------ Available data
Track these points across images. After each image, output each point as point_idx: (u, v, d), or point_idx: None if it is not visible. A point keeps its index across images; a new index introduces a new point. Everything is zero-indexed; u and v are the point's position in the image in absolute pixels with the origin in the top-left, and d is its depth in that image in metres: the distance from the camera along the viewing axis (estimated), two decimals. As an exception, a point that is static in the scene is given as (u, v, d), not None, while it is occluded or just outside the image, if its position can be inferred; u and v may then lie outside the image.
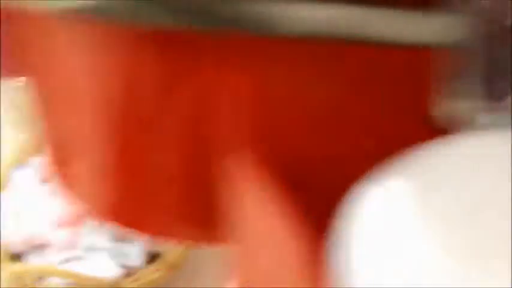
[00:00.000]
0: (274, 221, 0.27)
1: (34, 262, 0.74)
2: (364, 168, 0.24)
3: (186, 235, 0.35)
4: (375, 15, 0.25)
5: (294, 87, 0.28)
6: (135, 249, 0.70)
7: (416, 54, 0.24)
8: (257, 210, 0.28)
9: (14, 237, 0.75)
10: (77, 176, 0.35)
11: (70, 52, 0.30)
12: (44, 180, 0.73)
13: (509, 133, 0.22)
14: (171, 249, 0.70)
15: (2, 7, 0.29)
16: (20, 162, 0.80)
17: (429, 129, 0.24)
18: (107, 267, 0.71)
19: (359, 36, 0.25)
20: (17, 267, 0.76)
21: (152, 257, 0.71)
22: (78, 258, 0.72)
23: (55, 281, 0.73)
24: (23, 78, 0.36)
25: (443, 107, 0.23)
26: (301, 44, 0.26)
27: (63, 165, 0.35)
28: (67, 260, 0.73)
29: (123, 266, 0.71)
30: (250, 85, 0.28)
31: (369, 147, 0.27)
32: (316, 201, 0.27)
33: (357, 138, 0.28)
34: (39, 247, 0.75)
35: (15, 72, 0.36)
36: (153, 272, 0.71)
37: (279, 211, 0.26)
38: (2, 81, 0.39)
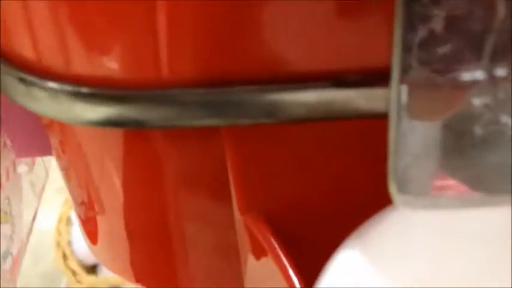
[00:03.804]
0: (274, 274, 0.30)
1: (108, 273, 0.79)
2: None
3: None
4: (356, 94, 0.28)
5: (292, 161, 0.31)
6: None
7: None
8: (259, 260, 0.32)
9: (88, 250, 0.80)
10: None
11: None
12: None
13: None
14: None
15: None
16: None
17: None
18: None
19: (344, 112, 0.28)
20: (92, 279, 0.81)
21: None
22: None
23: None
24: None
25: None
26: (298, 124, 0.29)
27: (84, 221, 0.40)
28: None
29: None
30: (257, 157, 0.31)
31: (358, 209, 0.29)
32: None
33: (347, 203, 0.32)
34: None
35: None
36: None
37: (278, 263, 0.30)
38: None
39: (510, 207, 0.24)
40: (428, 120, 0.23)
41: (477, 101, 0.22)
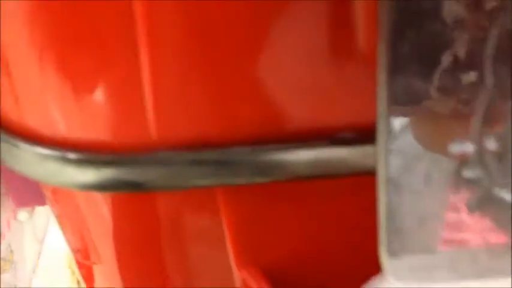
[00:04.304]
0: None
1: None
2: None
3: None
4: (353, 152, 0.27)
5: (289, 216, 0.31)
6: None
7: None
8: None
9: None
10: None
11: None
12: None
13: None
14: None
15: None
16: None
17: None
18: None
19: (341, 170, 0.28)
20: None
21: None
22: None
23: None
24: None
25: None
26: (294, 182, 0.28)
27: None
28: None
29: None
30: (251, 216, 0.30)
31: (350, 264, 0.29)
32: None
33: (346, 258, 0.31)
34: None
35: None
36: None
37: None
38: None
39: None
40: (439, 153, 0.22)
41: (468, 173, 0.21)
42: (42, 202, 0.38)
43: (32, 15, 0.26)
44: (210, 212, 0.30)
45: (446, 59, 0.20)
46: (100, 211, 0.32)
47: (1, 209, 0.39)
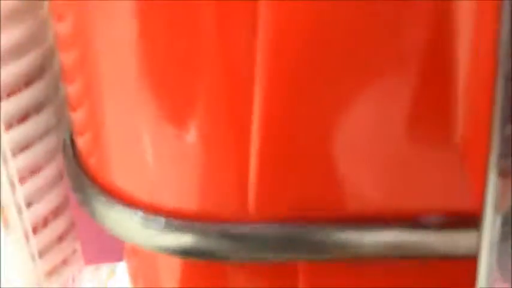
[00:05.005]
0: None
1: None
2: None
3: None
4: (435, 237, 0.29)
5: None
6: None
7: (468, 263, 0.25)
8: None
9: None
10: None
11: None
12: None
13: None
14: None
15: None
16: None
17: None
18: None
19: (422, 253, 0.29)
20: None
21: None
22: None
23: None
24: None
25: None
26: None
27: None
28: None
29: None
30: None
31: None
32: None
33: None
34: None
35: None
36: None
37: None
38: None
39: None
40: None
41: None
42: (113, 259, 0.40)
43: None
44: (288, 285, 0.32)
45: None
46: (176, 273, 0.34)
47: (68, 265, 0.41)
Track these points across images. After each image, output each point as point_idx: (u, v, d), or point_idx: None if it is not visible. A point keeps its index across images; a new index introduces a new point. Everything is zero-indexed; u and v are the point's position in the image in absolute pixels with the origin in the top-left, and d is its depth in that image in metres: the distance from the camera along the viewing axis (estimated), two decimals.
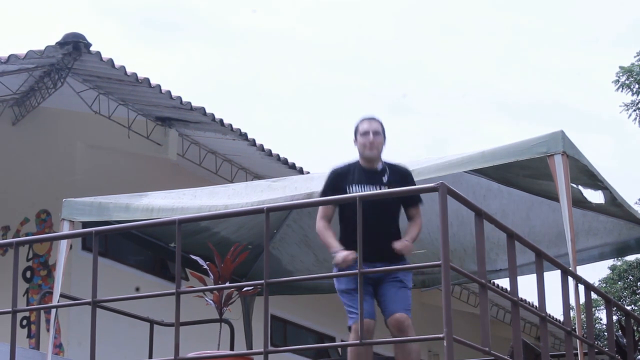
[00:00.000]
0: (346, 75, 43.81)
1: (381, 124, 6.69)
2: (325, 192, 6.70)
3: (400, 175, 6.65)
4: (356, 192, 6.49)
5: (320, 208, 6.71)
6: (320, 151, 40.88)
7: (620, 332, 8.62)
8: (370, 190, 6.49)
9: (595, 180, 7.65)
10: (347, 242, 6.40)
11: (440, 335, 5.21)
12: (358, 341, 5.71)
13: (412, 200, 6.64)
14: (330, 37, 44.33)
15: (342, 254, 6.37)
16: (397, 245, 6.44)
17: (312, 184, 8.04)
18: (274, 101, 41.24)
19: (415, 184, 6.68)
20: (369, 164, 6.64)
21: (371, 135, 6.60)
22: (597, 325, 21.59)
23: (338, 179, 6.64)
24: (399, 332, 6.35)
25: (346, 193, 6.53)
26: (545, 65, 43.90)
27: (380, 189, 6.50)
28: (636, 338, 8.43)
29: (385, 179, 6.58)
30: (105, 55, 10.77)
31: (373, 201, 6.41)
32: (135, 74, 11.02)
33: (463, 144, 46.50)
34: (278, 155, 12.87)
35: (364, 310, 5.93)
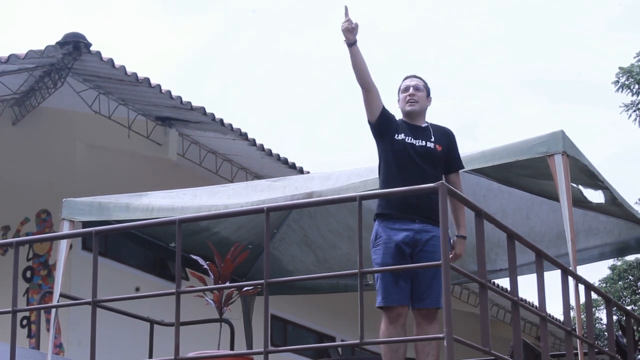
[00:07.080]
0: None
1: (424, 81, 6.66)
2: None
3: (446, 135, 6.59)
4: (402, 140, 6.43)
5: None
6: (321, 151, 40.92)
7: (620, 332, 8.61)
8: (416, 143, 6.43)
9: (595, 180, 7.65)
10: (389, 182, 6.34)
11: (440, 335, 5.20)
12: (358, 341, 5.69)
13: (456, 164, 6.61)
14: (333, 35, 44.22)
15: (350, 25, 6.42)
16: (458, 249, 6.38)
17: (312, 184, 8.04)
18: (275, 100, 41.24)
19: (457, 145, 6.63)
20: (412, 120, 6.58)
21: (411, 89, 6.57)
22: (597, 325, 21.59)
23: (389, 115, 6.53)
24: (426, 323, 6.26)
25: (393, 137, 6.45)
26: (582, 44, 43.08)
27: (429, 145, 6.44)
28: (636, 338, 8.42)
29: (432, 136, 6.51)
30: (105, 54, 10.77)
31: (419, 154, 6.37)
32: (135, 74, 11.02)
33: (494, 126, 45.64)
34: (278, 155, 12.86)
35: (399, 296, 6.14)
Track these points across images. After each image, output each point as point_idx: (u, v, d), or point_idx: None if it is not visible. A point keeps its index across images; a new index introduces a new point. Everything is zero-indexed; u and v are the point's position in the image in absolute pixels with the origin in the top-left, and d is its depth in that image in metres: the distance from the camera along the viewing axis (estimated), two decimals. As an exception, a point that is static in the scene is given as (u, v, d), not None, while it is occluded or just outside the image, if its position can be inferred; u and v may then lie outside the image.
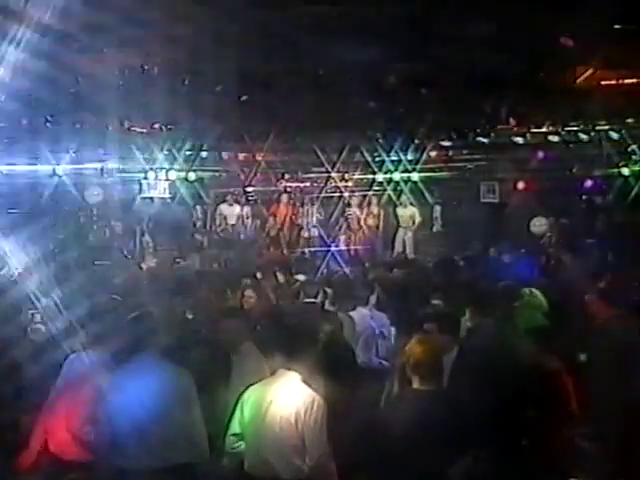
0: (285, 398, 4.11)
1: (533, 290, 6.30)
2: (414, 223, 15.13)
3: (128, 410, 4.17)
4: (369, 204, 15.63)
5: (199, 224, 15.36)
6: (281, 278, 9.04)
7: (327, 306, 6.82)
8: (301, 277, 9.09)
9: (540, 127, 14.19)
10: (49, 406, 4.74)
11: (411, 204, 15.28)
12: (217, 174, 15.65)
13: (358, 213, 15.52)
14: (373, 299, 6.83)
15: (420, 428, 3.94)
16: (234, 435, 4.25)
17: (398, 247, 14.99)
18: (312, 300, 7.03)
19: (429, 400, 4.08)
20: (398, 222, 15.27)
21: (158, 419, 4.16)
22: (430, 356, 4.17)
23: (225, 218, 15.09)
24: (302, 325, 4.90)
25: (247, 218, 15.24)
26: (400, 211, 15.27)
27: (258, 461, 4.12)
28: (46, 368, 4.95)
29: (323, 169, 15.51)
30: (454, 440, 3.91)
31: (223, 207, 15.20)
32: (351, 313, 6.41)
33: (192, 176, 14.87)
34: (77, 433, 4.52)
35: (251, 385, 4.35)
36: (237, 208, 15.21)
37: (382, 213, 15.55)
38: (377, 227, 15.40)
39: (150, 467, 4.10)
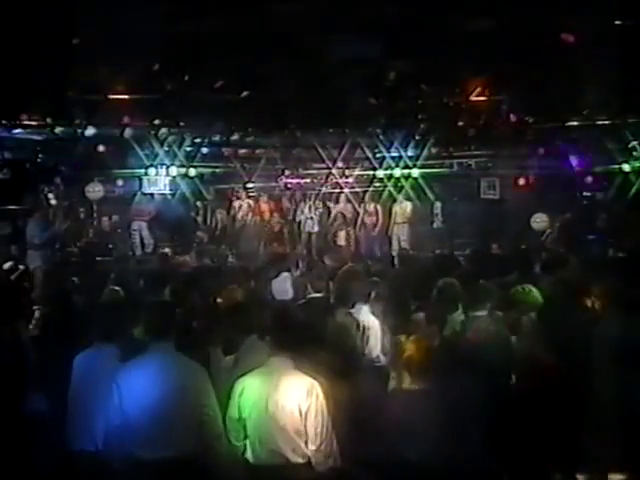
0: (285, 386, 4.18)
1: (527, 286, 6.33)
2: (406, 218, 15.15)
3: (144, 402, 4.24)
4: (369, 200, 15.68)
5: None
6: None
7: (332, 301, 6.86)
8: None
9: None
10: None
11: (407, 199, 15.30)
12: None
13: (358, 209, 15.58)
14: (374, 295, 6.84)
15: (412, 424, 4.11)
16: (237, 421, 4.29)
17: (395, 243, 15.03)
18: (318, 295, 7.05)
19: (418, 398, 4.22)
20: (393, 218, 15.27)
21: (173, 410, 4.25)
22: (423, 355, 4.31)
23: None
24: (308, 320, 4.94)
25: (247, 214, 15.38)
26: (396, 207, 15.31)
27: (264, 449, 4.20)
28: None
29: (323, 165, 15.55)
30: (442, 436, 4.05)
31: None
32: (355, 309, 6.41)
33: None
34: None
35: (243, 375, 4.39)
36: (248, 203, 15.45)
37: (381, 209, 15.59)
38: (376, 223, 15.44)
39: (165, 457, 4.18)
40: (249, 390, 4.26)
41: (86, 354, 4.86)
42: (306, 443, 4.14)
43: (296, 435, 4.13)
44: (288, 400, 4.13)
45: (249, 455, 4.26)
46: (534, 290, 6.21)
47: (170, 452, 4.19)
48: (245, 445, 4.27)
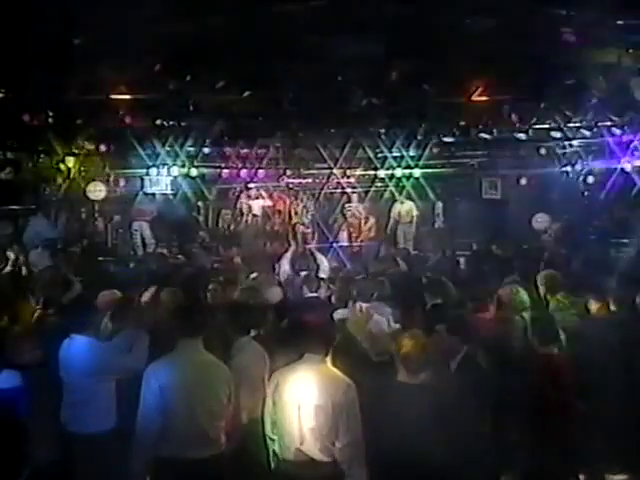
0: (319, 386, 4.15)
1: (514, 287, 6.37)
2: (412, 218, 15.24)
3: (169, 401, 4.30)
4: (370, 200, 15.71)
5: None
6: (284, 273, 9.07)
7: (333, 301, 6.88)
8: (302, 272, 9.13)
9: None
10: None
11: (410, 199, 15.38)
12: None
13: (360, 209, 15.60)
14: (378, 294, 6.85)
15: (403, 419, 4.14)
16: (271, 417, 4.32)
17: (400, 243, 15.09)
18: (314, 294, 7.05)
19: (414, 393, 4.23)
20: (397, 219, 15.37)
21: (198, 409, 4.31)
22: (418, 350, 4.32)
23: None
24: (313, 319, 4.93)
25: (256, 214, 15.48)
26: (398, 207, 15.36)
27: (292, 445, 4.19)
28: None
29: (325, 165, 15.53)
30: (436, 433, 4.06)
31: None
32: (358, 308, 6.41)
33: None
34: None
35: (277, 370, 4.45)
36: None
37: (382, 209, 15.62)
38: (377, 223, 15.48)
39: (189, 457, 4.25)
40: (282, 387, 4.24)
41: (69, 342, 5.06)
42: (333, 444, 4.10)
43: (325, 435, 4.10)
44: (322, 400, 4.09)
45: (277, 452, 4.26)
46: (521, 291, 6.27)
47: (204, 452, 4.26)
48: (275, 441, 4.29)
------------
Please give back exactly the lines of this listing beginning at the line with "2: (325, 192, 6.70)" and ending with the line with "19: (415, 184, 6.68)", both included, and nothing else.

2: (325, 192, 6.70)
3: (400, 175, 6.65)
4: (356, 192, 6.49)
5: (320, 208, 6.71)
6: (320, 151, 40.88)
7: (620, 332, 8.62)
8: (370, 190, 6.49)
9: (595, 180, 7.65)
10: (347, 242, 6.40)
11: (440, 335, 5.21)
12: (358, 341, 5.71)
13: (412, 200, 6.64)
14: (330, 37, 44.33)
15: (342, 254, 6.37)
16: (397, 245, 6.44)
17: (312, 184, 8.04)
18: (274, 101, 41.24)
19: (415, 184, 6.68)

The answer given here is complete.